Though there is ideally no cure for this genetic disease, physical and occupational therapy along with orthopedic surgery and orthopedic device usage would be ideal for preventing long-term repercussions impacting the stamina and physical ability of the patient.
As advocated by the physician, physical therapy is pivotal for maintaining the long-term general systemic health of patients affected by CMT. It includes muscular strength training, stamina building or endurance providing exercise regimen, stretching exercises for muscles and ligaments, etc.
Ankle braces, orthopedic devices, ankle sprain prevention shoes, boots, thumb splints, etc., are other accessories for anti injury and mobility, providing physical protection to the wearer.
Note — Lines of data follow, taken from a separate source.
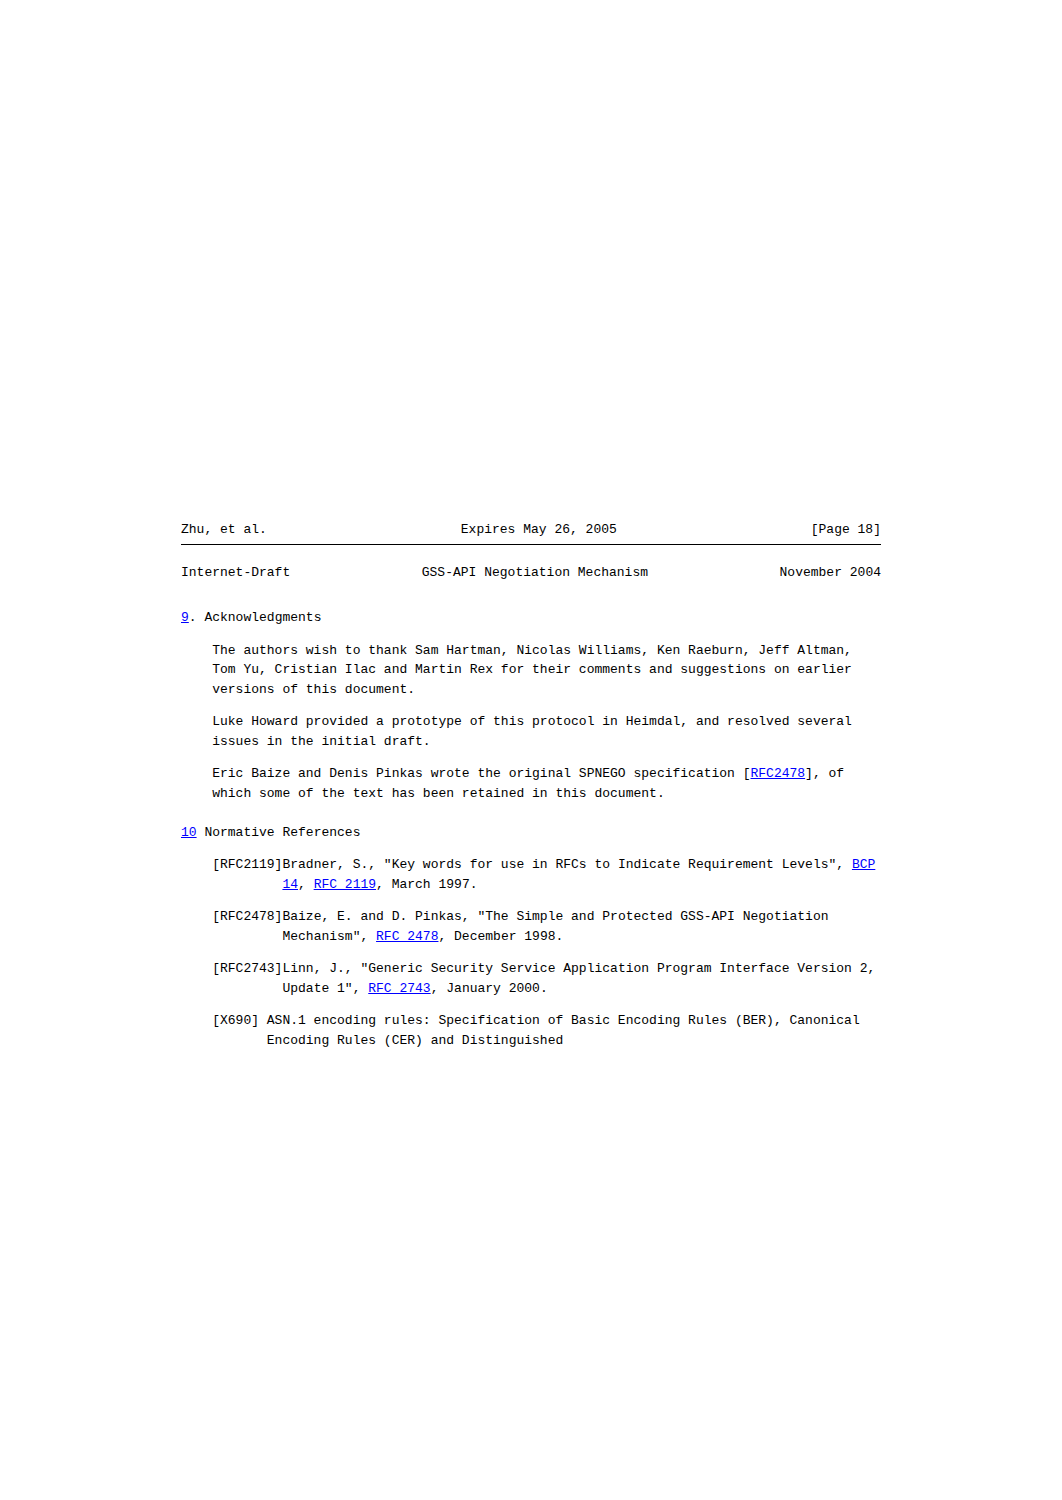Zhu, et al. Expires May 26, 2005 [Page 18]
Internet-Draft GSS-API Negotiation Mechanism November 2004
9. Acknowledgments
The authors wish to thank Sam Hartman, Nicolas Williams, Ken Raeburn, Jeff Altman, Tom Yu, Cristian Ilac and Martin Rex for their comments and suggestions on earlier versions of this document.
Luke Howard provided a prototype of this protocol in Heimdal, and resolved several issues in the initial draft.
Eric Baize and Denis Pinkas wrote the original SPNEGO specification [RFC2478], of which some of the text has been retained in this document.
10 Normative References
[RFC2119]
Bradner, S., "Key words for use in RFCs to Indicate Requirement Levels", BCP 14, RFC 2119, March 1997.
[RFC2478]
Baize, E. and D. Pinkas, "The Simple and Protected GSS-API Negotiation Mechanism", RFC 2478, December 1998.
[RFC2743]
Linn, J., "Generic Security Service Application Program Interface Version 2, Update 1", RFC 2743, January 2000.
[X690]
ASN.1 encoding rules: Specification of Basic Encoding Rules (BER), Canonical Encoding Rules (CER) and Distinguished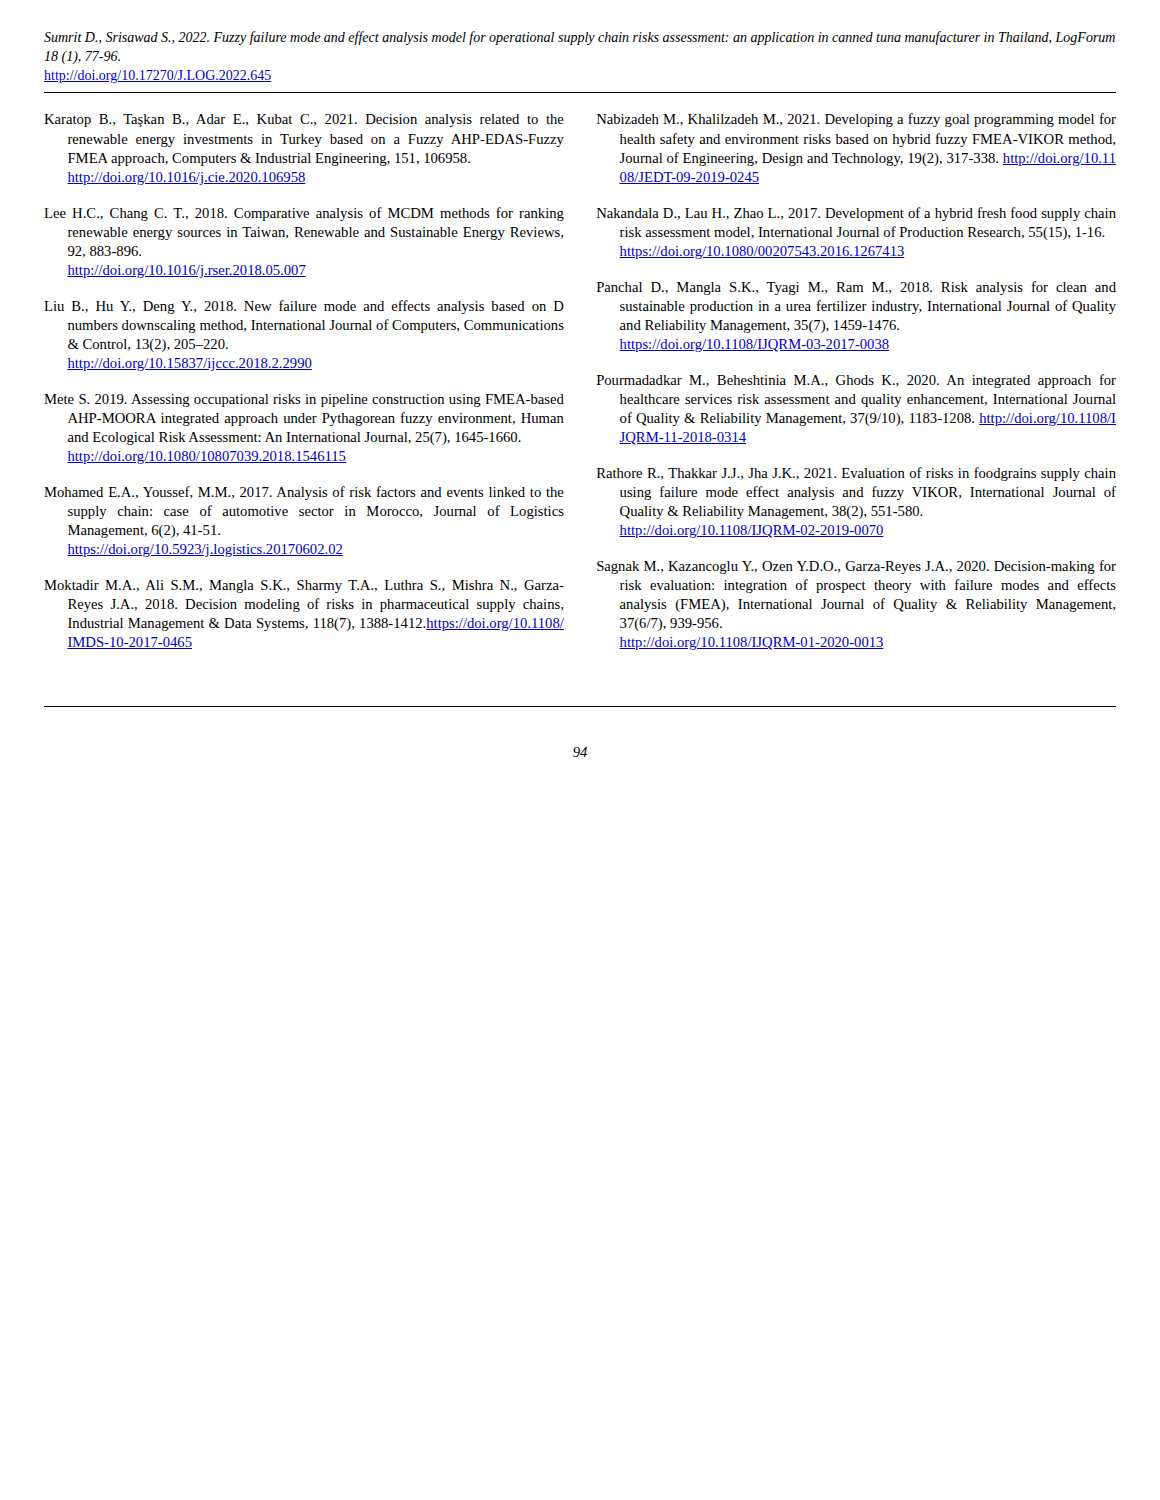Sumrit D., Srisawad S., 2022. Fuzzy failure mode and effect analysis model for operational supply chain risks assessment: an application in canned tuna manufacturer in Thailand, LogForum 18 (1), 77-96.
http://doi.org/10.17270/J.LOG.2022.645
Karatop B., Taşkan B., Adar E., Kubat C., 2021. Decision analysis related to the renewable energy investments in Turkey based on a Fuzzy AHP-EDAS-Fuzzy FMEA approach, Computers & Industrial Engineering, 151, 106958.
http://doi.org/10.1016/j.cie.2020.106958
Lee H.C., Chang C. T., 2018. Comparative analysis of MCDM methods for ranking renewable energy sources in Taiwan, Renewable and Sustainable Energy Reviews, 92, 883-896.
http://doi.org/10.1016/j.rser.2018.05.007
Liu B., Hu Y., Deng Y., 2018. New failure mode and effects analysis based on D numbers downscaling method, International Journal of Computers, Communications & Control, 13(2), 205–220.
http://doi.org/10.15837/ijccc.2018.2.2990
Mete S. 2019. Assessing occupational risks in pipeline construction using FMEA-based AHP-MOORA integrated approach under Pythagorean fuzzy environment, Human and Ecological Risk Assessment: An International Journal, 25(7), 1645-1660.
http://doi.org/10.1080/10807039.2018.1546115
Mohamed E.A., Youssef, M.M., 2017. Analysis of risk factors and events linked to the supply chain: case of automotive sector in Morocco, Journal of Logistics Management, 6(2), 41-51.
https://doi.org/10.5923/j.logistics.20170602.02
Moktadir M.A., Ali S.M., Mangla S.K., Sharmy T.A., Luthra S., Mishra N., Garza-Reyes J.A., 2018. Decision modeling of risks in pharmaceutical supply chains, Industrial Management & Data Systems, 118(7), 1388-1412.https://doi.org/10.1108/IMDS-10-2017-0465
Nabizadeh M., Khalilzadeh M., 2021. Developing a fuzzy goal programming model for health safety and environment risks based on hybrid fuzzy FMEA-VIKOR method, Journal of Engineering, Design and Technology, 19(2), 317-338. http://doi.org/10.1108/JEDT-09-2019-0245
Nakandala D., Lau H., Zhao L., 2017. Development of a hybrid fresh food supply chain risk assessment model, International Journal of Production Research, 55(15), 1-16.
https://doi.org/10.1080/00207543.2016.1267413
Panchal D., Mangla S.K., Tyagi M., Ram M., 2018. Risk analysis for clean and sustainable production in a urea fertilizer industry, International Journal of Quality and Reliability Management, 35(7), 1459-1476.
https://doi.org/10.1108/IJQRM-03-2017-0038
Pourmadadkar M., Beheshtinia M.A., Ghods K., 2020. An integrated approach for healthcare services risk assessment and quality enhancement, International Journal of Quality & Reliability Management, 37(9/10), 1183-1208. http://doi.org/10.1108/IJQRM-11-2018-0314
Rathore R., Thakkar J.J., Jha J.K., 2021. Evaluation of risks in foodgrains supply chain using failure mode effect analysis and fuzzy VIKOR, International Journal of Quality & Reliability Management, 38(2), 551-580.
http://doi.org/10.1108/IJQRM-02-2019-0070
Sagnak M., Kazancoglu Y., Ozen Y.D.O., Garza-Reyes J.A., 2020. Decision-making for risk evaluation: integration of prospect theory with failure modes and effects analysis (FMEA), International Journal of Quality & Reliability Management, 37(6/7), 939-956.
http://doi.org/10.1108/IJQRM-01-2020-0013
94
The physician or neurologist may accordingly advise these devices to prevent physical disability from setting in.
Orthopedic surgery can also be advised based on the extent of pain and the ability of the patient to walk. Joint deformities and deformities of the hands and feet can also be treated successfully by currently advanced orthopedic surgical procedures.
Conclusion:
CMT does not usually pose a threat to life. The other name of CMT is hereditary motor and sensory neuropathy or peroneal muscular atrophy. The severity of symptoms of CMT can differ with each person. Most of the symptoms can be managed well with medication, assistive devices, and physical therapy. The earliest detection of CMT by the physician and neurologist is crucial for the management of the disorder to prevent and overcome long-term physical disability, progressive muscle weakness, and psychosocial limitations. One needs to take good care of their muscles and joints so as to reduce the risk of injury and loss of function.